→ **The data**
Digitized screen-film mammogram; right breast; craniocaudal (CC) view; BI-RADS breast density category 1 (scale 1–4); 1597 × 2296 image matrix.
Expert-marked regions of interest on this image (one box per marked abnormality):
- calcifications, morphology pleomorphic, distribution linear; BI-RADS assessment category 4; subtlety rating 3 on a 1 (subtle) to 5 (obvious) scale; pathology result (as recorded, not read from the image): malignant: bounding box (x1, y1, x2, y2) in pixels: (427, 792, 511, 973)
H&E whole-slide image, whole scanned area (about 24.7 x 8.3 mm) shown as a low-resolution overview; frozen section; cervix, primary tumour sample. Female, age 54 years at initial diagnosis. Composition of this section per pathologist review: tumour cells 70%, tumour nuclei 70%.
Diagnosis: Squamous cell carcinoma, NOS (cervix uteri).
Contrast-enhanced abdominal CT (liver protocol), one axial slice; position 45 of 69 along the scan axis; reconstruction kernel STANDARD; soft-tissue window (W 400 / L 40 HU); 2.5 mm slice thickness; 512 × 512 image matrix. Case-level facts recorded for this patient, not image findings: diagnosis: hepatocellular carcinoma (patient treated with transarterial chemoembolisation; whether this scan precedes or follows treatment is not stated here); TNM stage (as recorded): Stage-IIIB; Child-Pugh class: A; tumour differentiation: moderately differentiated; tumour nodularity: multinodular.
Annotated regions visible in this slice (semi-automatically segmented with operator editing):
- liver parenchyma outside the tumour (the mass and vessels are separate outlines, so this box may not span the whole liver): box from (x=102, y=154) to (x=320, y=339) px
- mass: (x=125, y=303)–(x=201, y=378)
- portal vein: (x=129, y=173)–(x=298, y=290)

→ **Action item**
From the material above, copy exactly the lines between the line holding "- calcifications, morphology" and the line holding "Diagnosis: Squamous cell", inclusive, and only those.

→ **Written answer**
- calcifications, morphology pleomorphic, distribution linear; BI-RADS assessment category 4; subtlety rating 3 on a 1 (subtle) to 5 (obvious) scale; pathology result (as recorded, not read from the image): malignant: bounding box (x1, y1, x2, y2) in pixels: (427, 792, 511, 973)
H&E whole-slide image, whole scanned area (about 24.7 x 8.3 mm) shown as a low-resolution overview; frozen section; cervix, primary tumour sample. Female, age 54 years at initial diagnosis. Composition of this section per pathologist review: tumour cells 70%, tumour nuclei 70%.
Diagnosis: Squamous cell carcinoma, NOS (cervix uteri).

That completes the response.